DETROIT – You can buy everything from a burger to a boat in Michigan and there is no dealership requirement.

Actually, you could buy a rocket and there’s no dealership requirement.

But when it comes to cars, the rules change.

If you want to sell cars here in Michigan, you have to have a franchised dealership. Tesla’s Elon Musk is uninterested in franchised dealerships and service centers. He wants Tesla to own and operate anything with its name on it.

Right now, that means Michigan is a closed market to his company. Jeff Timmer who is part of a consortium trying to make Michigan Tesla friendly wonders why a company that only sold 50,000 cars worldwide last year is ruffling so many industry feather.

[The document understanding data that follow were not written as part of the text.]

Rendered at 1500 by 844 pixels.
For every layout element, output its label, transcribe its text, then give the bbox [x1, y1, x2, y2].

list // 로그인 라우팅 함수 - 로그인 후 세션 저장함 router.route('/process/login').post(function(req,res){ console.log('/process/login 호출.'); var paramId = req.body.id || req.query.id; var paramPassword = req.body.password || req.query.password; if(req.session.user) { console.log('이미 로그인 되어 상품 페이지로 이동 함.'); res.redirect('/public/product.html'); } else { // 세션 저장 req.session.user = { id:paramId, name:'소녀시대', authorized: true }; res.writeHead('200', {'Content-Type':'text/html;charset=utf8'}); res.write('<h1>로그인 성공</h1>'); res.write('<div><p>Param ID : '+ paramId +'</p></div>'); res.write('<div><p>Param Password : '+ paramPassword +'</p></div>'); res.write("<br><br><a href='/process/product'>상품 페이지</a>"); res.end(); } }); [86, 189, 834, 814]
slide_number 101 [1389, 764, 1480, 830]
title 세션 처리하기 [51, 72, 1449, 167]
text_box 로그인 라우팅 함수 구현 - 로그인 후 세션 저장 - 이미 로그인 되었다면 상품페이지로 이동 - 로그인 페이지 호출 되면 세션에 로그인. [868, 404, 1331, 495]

“We don’t tell everybody who sells hamburgers that you have to franchise like McDonald’s or Burger King,” Timmer said. “And we shouldn’t tell everybody who sells cars that you have to franchise like GM and Ford chose to.”

You can buy a Tesla online but you can’t see it, touch it, test drive it or have it serviced here. Musk is fighting those restrictions in Michigan and a handful of other states.

In 2014, lobbyists for the auto dealers put further restrictions into our state law that shuts Tesla out of the market.

Will those restrictions stand?

There’s a new bill in Lansing that would allow changes which means Tesla could have service centers here and its stores or kiosks.

State representative Aaron Miller (R-Sturgis) thinks it’s a basic issue of fairness.

“Think about this, if this is really a consumer issue, why aren’t we mandated to buy boats through a dealer and there’s no good answer, there’s just none,” Miller said.